CONAKRY-Treize ans après la mort du Général Lansana Conté, Mamadou Sylla a levé un coin du voile sur les derniers instants de l’ancien chef d’Etat qui a dirigé la Guinée pendant 24 ans, sans partage. Dans un entretien accordé à Africaguinee.com ce mercredi 22 décembre 2021, l’homme d’affaires reconverti en politicien et qui a côtoyé le « Général-président » a fait des révélations inédites. D’abord sur le décès, il confie que l’ex président a tiré sa révérence le vendredi 19 décembre et non le 22. Sa mort a été gardée « secrète », ce n’est au troisième jour que l’annonce officielle a été faite. C’est une interview à révélations.

 

AFRICAGUINEE.COM : Il y a 13 ans disparaissait le président Lansana Conté après 24 ans de règne.
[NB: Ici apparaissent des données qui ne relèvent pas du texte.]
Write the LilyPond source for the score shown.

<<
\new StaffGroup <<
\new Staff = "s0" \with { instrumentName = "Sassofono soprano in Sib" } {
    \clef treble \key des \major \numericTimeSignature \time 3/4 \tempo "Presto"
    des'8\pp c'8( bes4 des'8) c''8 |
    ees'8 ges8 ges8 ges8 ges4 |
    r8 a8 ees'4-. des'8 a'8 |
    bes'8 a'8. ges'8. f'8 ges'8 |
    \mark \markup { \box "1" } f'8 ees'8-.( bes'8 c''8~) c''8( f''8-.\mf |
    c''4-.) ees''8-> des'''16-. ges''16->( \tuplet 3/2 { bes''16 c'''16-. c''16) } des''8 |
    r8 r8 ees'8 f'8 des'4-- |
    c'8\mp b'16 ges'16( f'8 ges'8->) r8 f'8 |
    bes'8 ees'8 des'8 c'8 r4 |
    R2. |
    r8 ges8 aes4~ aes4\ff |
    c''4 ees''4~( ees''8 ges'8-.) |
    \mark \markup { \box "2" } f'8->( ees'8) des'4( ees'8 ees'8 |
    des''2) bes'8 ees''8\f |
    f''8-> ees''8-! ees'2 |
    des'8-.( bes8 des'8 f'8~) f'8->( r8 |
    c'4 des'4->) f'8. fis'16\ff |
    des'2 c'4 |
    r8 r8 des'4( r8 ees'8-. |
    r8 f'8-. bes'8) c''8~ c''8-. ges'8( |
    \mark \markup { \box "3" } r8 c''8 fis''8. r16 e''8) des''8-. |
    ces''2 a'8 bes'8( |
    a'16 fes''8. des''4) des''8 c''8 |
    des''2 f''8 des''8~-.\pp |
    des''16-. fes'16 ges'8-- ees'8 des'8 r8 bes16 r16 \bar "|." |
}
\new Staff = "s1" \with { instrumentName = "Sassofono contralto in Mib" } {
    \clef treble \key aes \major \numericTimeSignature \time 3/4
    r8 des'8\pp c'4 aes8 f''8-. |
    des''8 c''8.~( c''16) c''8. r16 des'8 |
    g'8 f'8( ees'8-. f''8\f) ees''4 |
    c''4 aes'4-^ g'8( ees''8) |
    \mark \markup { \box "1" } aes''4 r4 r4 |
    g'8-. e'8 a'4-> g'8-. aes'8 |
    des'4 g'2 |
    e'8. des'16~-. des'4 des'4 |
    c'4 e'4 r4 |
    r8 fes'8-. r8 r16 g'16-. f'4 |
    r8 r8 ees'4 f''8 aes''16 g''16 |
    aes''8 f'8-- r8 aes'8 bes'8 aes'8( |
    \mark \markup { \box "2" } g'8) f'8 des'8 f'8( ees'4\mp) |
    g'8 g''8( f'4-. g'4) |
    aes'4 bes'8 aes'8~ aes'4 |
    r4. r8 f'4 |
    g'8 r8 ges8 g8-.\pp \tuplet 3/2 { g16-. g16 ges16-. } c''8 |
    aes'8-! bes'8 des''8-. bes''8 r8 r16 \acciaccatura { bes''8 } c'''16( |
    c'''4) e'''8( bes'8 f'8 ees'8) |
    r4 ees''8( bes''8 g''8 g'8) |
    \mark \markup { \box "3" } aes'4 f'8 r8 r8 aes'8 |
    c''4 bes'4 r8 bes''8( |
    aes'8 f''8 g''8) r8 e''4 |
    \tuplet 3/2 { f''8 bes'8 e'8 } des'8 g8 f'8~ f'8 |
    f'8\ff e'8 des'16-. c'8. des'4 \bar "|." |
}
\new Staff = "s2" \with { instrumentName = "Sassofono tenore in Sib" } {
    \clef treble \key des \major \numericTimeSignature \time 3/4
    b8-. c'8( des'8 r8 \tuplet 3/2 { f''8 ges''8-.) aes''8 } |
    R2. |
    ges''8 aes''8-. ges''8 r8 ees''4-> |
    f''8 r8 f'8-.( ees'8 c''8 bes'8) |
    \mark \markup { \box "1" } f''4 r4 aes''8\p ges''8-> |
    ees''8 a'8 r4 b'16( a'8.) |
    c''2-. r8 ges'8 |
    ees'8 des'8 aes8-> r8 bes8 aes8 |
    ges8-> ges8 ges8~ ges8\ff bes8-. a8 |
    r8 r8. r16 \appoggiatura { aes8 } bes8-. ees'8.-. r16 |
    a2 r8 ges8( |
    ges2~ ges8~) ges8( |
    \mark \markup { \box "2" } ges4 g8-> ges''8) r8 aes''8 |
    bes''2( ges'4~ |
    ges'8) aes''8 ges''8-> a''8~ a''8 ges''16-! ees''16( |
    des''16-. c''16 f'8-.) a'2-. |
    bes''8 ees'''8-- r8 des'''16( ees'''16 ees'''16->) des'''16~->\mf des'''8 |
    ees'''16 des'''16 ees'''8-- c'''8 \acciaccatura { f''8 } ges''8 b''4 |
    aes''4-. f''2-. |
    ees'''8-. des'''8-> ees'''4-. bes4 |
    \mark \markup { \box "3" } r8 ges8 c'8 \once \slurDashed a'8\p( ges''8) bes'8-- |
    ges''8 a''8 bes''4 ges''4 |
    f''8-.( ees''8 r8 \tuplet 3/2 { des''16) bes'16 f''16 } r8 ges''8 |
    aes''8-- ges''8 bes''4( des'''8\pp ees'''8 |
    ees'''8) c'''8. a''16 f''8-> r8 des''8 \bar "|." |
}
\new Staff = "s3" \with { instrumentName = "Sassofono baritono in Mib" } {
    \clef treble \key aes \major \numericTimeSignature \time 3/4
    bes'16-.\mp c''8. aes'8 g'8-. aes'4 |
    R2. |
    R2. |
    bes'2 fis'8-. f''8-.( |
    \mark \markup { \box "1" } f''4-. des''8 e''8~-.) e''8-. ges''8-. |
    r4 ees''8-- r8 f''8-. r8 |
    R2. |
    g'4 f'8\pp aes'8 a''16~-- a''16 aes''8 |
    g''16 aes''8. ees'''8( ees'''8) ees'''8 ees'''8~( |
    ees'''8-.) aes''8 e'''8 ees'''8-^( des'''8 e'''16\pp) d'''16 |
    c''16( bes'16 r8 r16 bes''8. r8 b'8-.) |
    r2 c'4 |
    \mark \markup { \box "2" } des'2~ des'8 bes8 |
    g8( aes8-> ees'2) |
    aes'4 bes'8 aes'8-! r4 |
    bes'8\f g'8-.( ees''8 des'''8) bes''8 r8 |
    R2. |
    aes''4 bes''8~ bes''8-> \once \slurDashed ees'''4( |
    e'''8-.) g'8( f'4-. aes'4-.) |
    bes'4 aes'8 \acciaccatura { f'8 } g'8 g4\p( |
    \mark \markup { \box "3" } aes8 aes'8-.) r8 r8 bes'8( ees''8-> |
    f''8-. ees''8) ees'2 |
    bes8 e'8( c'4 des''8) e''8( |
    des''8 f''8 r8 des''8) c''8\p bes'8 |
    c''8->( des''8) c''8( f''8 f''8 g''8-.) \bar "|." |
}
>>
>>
Vous étiez son ami intime. Quel souvenir gardez-vous de lui ?

MAMADOU SYLLA : C’était un homme exemplaire, un homme de parole et d'humanisme. C’était un homme quand il dit, il fait. Il aimé la Guinée et les Guinéens. Je suis resté avec lui jusqu’à ses derniers jours.

Justement parlez-nous de ces derniers jours ?  

La dernière fois qu’il est venu chez moi c’était un jeudi, la nuit. Nous étions dans ma cour, il m'a demandé de lui commander du lafidi alors que d’habitude, il demande du riz avec sauce. J’ai ma fille qu’il appelait sa femme. D’habitude, il commandait à la maman de celle-ci qu’il appelait sa belle-mère, il venait et on mangeait ensemble. C’est une preuve d’amitié et de confiance. Imaginez qu’un président vient trouver un homme ordinaire en train de manger, il s’assoie pour partager le repas avec celui-ci alors qu’il n’était pas attendu. Parfois, il commandait à manger 24h avant, cela prouve que c’était une confiance totale.

Alors, ce jour-là, quand on a préparé, il était venu vers 19h et on y est resté jusqu’à 21h. D’abord, il m’avait dit qu’il n’avait pas l’appétit. Après il m’a dit que ça n’allait pas et que tout son corps lui faisait mal. J’avais un médecin spécial pour moi, un congolais, je l’ai appelé. Il est venu proposer du Doliprane. Le président a pris ce médicament, mais quelques temps après, il me dit que ça n’allait toujours. Il était déjà 22h. J’ai dit : « Président, si ça ne va pas, il faut rentrer à la maison ». Il a dit ok. Je lui ai demandé où il voulait aller parce qu’il avait ses trois (3) résidences, il était soit à Donka, Coleah ou au Camp Samory. Il m’a dit qu’on va aller au camp.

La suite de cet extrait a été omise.